Deflation is coming
Deflation is coming. Obama is running around telling the banks to lend. But bank credit is still deflating. It is hard to turn the boat around because:
1. FED makes credit available. [Yes they do]
2. Banks must lend. [No they don't, because they don't think they will get their money back]
3. Borrowers must borrow. [No they don't, because they don't think they can pay it back]
4. For inflation, consumers must spend extravagantly and chase too few products with too much money. [Consumer is a saver now]
An entire nation cannot borrow for decades, inflate the money supply and the prices with borrowed money, and then hope that all will be fine when the pay back time arrives! Banks create money when we borrow:
http://www.tradingstocks.net/html/banks_create_money.html
This debt becomes our money supply. It has principal + interest to pay. Principal exists because we borrowed it. But interest is only created with further borrowing! When borrowing stops, there is not enough money to pay outstanding total debt! This is why banks are in trouble. This is why FED triples the base money supply and inflation is nowhere to be seen. This is why home prices are down, unemployment is up. The money to pay old salary levels does not exist.

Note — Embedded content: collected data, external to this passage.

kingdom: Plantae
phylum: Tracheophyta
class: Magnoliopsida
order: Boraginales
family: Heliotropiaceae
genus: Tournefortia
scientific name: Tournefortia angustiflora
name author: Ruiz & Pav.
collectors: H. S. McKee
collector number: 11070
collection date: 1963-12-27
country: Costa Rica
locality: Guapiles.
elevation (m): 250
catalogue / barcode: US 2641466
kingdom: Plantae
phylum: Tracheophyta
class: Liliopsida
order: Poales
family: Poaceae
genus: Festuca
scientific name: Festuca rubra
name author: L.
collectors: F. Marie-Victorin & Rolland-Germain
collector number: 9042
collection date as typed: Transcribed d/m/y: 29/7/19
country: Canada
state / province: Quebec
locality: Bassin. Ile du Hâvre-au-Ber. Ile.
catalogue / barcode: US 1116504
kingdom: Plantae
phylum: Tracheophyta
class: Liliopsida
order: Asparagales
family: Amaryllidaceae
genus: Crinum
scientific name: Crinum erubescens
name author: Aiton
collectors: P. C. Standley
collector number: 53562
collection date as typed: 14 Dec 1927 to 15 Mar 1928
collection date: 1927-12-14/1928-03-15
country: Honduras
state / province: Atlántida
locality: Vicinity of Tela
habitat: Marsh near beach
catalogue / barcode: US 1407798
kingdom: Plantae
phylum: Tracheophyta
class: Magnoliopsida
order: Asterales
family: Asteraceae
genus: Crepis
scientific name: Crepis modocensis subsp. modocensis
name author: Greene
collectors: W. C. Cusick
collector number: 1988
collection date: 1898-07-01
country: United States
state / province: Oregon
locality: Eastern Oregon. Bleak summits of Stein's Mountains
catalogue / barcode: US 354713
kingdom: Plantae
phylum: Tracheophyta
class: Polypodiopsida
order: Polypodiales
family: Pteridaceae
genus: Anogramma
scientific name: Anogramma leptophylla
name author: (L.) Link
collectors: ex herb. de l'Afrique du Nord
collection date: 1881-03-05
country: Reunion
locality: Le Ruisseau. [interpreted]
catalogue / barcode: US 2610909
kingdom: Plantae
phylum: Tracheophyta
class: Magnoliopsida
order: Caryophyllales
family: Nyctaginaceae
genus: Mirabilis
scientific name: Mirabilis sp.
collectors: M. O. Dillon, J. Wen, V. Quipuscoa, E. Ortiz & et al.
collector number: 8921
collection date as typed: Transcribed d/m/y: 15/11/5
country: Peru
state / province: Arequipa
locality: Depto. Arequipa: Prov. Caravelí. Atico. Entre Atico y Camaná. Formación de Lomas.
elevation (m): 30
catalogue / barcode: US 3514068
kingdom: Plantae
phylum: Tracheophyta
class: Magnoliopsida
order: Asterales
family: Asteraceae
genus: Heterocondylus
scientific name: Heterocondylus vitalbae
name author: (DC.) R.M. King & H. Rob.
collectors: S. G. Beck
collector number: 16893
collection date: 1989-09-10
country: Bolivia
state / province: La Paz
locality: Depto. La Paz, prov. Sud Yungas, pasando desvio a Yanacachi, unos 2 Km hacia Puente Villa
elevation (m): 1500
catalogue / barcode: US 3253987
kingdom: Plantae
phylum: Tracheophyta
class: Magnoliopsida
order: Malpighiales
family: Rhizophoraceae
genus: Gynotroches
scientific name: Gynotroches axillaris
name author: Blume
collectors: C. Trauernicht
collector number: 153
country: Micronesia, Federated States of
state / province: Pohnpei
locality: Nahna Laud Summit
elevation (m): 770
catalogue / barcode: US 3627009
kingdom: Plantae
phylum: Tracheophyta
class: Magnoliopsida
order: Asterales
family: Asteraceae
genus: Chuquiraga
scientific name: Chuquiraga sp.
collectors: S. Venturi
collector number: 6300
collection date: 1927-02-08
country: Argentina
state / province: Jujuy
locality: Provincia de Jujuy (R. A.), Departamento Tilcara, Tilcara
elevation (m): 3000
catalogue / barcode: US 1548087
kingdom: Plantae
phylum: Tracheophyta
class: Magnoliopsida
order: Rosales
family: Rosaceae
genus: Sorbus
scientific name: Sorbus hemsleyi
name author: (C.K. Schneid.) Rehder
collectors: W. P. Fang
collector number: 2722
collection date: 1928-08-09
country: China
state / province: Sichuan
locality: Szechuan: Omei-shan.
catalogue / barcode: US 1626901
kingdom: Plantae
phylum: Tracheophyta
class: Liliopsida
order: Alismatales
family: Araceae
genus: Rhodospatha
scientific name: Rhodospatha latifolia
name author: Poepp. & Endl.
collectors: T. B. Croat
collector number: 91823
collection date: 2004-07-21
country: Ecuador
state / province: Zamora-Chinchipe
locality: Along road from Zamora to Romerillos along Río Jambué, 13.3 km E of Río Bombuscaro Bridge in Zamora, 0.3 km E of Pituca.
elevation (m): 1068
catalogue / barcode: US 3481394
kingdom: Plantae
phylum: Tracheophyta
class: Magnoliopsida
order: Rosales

State and local governments are broke and are cutting jobs, services. Banks are in trouble and are kept alive by government stimulus via Fannie, Freddie losses to keep a zombie mortgage market running. Consumer credit is deflating. Business lending is down. In general credit is deflating. Austerity measures are being taken across the world. Financial regulation is coming to curb unregulated trade. Here is what is deflationary today:
http://www.tradingstocks.net/html/signs_of_deflation.html
This is a single dip depression. March 2009 lows will not hold. We are on the top of right shoulder of head and shoulders pattern in stocks. 2000 is left shoulder, 2007 is the head, 2010 is the right shoulder. The coming crash will be one of the biggest ever. Prepare for another Great Depression.